Directions: The expected result is every line of the records, printed exactly.

◆ ◆ ◆ ◆ ◆ ◆ ◆

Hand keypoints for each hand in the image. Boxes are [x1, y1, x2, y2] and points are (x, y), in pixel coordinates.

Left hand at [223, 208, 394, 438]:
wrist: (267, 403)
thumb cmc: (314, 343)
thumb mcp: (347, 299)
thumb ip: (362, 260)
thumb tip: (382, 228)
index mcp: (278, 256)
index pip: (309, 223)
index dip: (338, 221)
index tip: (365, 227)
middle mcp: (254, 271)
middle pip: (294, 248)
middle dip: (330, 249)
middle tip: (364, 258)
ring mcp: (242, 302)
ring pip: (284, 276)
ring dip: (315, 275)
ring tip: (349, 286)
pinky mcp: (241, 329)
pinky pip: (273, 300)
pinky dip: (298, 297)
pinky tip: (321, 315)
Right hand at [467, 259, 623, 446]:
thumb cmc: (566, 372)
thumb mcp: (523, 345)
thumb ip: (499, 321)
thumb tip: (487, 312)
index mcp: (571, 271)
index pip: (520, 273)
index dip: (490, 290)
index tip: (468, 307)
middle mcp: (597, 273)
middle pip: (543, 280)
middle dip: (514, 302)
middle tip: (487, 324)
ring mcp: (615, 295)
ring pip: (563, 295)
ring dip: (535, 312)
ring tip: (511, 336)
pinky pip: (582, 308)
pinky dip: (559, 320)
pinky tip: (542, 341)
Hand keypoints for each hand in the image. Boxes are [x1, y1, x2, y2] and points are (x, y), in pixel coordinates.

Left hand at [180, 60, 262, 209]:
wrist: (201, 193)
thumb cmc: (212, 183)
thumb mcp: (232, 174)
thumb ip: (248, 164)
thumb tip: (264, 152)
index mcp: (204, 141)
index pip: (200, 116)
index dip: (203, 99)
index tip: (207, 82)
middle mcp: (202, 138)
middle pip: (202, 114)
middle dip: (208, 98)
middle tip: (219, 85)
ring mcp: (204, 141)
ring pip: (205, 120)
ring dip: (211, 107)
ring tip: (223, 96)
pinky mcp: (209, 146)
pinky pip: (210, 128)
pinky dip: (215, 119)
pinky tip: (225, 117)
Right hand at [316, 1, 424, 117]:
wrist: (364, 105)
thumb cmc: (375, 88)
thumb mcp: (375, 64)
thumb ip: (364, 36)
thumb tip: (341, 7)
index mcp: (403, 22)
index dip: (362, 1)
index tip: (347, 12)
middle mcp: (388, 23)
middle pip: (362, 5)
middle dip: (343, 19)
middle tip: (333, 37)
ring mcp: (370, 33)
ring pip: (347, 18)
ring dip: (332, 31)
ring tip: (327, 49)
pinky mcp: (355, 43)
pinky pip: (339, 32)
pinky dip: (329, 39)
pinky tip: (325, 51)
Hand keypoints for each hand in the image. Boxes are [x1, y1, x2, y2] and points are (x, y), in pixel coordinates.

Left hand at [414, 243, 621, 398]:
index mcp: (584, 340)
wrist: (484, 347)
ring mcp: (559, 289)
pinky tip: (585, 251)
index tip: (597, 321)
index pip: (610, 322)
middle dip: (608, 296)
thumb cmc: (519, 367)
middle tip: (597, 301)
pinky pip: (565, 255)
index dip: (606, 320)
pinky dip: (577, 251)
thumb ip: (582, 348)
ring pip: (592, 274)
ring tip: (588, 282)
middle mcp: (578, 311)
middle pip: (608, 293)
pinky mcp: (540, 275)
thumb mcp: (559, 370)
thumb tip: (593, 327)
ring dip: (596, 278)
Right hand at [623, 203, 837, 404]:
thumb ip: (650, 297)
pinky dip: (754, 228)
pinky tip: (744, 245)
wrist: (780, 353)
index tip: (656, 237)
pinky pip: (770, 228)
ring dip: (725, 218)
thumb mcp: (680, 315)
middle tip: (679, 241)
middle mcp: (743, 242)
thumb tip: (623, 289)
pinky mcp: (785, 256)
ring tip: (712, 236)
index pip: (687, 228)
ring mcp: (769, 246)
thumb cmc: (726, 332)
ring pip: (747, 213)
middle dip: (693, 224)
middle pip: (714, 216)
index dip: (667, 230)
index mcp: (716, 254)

◆ ◆ ◆ ◆ ◆ ◆ ◆

Written solution:
Hand keypoints for each hand in the image. Boxes are [x1, y1, x2, y2] and points are (x, y), in pixel coordinates.

Left hand at [223, 208, 394, 438]:
wrist: (267, 403)
thumb cmc: (314, 343)
thumb mcp: (347, 299)
thumb ip: (362, 260)
thumb tip: (382, 228)
index mcp: (278, 256)
index pip: (309, 223)
index dip: (338, 221)
index tip: (365, 227)
middle mcp: (254, 271)
middle pip: (294, 248)
middle dip: (330, 249)
middle tip: (364, 258)
ring mcp: (242, 302)
ring pip: (284, 276)
ring dip: (315, 275)
ring tip: (349, 286)
pinky mcp: (241, 329)
pinky pip: (273, 300)
pinky dip: (298, 297)
pinky tip: (321, 315)
Right hand at [467, 259, 623, 446]:
thumb cmc: (566, 372)
thumb mcp: (523, 345)
thumb ip: (499, 321)
thumb tip: (487, 312)
index mcp: (571, 271)
index pip: (520, 273)
index dip: (490, 290)
index tip: (468, 307)
middle mcp: (597, 273)
middle pip: (543, 280)
middle dip: (514, 302)
middle tip: (487, 324)
ring mcp: (615, 295)
ring pip: (563, 295)
ring dip: (535, 312)
ring tip: (511, 336)
pinky pip: (582, 308)
pinky dip: (559, 320)
pinky tip: (542, 341)
Hand keypoints for each hand in the image. Boxes are [x1, y1, x2, y2] and points are (x, y), in pixel coordinates.

Left hand at [180, 60, 262, 209]:
wrist: (201, 193)
thumb cmc: (212, 183)
thumb mcp: (232, 174)
thumb ip: (248, 164)
thumb tip: (264, 152)
index mcp: (204, 141)
index pip: (200, 116)
index dip: (203, 99)
index tip: (207, 82)
middle mcp: (202, 138)
middle pip: (202, 114)
middle dip: (208, 98)
middle tip: (219, 85)
ring mcp: (204, 141)
ring pip: (205, 120)
ring dip: (211, 107)
ring tip: (223, 96)
pinky mcp: (209, 146)
pinky pip: (210, 128)
pinky dip: (215, 119)
pinky tip: (225, 117)
Right hand at [316, 1, 424, 117]:
wrist: (364, 105)
thumb cmc: (375, 88)
thumb mcp: (375, 64)
thumb ip: (364, 36)
thumb tip: (341, 7)
index mcp: (403, 22)
index dip: (362, 1)
index tip: (347, 12)
middle mcp: (388, 23)
middle pip: (362, 5)
middle dip: (343, 19)
middle tip: (333, 37)
ring mcp: (370, 33)
ring pip: (347, 18)
ring dip: (332, 31)
ring tip: (327, 49)
pinky mcp: (355, 43)
pinky pip: (339, 32)
pinky dip: (329, 39)
pinky tip: (325, 51)
Hand keypoints for each hand in the image. Boxes are [x1, y1, x2, y2] and points are (x, y), in pixel coordinates.

Left hand at [414, 243, 621, 398]:
index mcp: (584, 340)
wrist: (484, 347)
ring mcp: (559, 289)
pinky tip: (585, 251)
index tip: (597, 321)
index pip: (610, 322)
middle dip: (608, 296)
thumb cmc: (519, 367)
middle tip: (597, 301)
pinky pip: (565, 255)
index dip: (606, 320)
pinky dip: (577, 251)
thumb ip: (582, 348)
ring pip: (592, 274)
ring tip: (588, 282)
middle mcp: (578, 311)
middle pip: (608, 293)
pinky mcp: (540, 275)
thumb mcp: (559, 370)
thumb tip: (593, 327)
ring dip: (596, 278)
Right hand at [623, 203, 837, 404]:
thumb ip: (650, 297)
pinky dip: (754, 228)
pinky tip: (744, 245)
wrist: (780, 353)
index tip: (656, 237)
pinky pip: (770, 228)
ring dip: (725, 218)
thumb mcp: (680, 315)
middle tip: (679, 241)
middle mcp: (743, 242)
thumb tip: (623, 289)
pinky mcp: (785, 256)
ring tip: (712, 236)
index pip: (687, 228)
ring mcp: (769, 246)
thumb cmc: (726, 332)
ring pip: (747, 213)
middle dip: (693, 224)
middle pip: (714, 216)
index dip: (667, 230)
index mcp: (716, 254)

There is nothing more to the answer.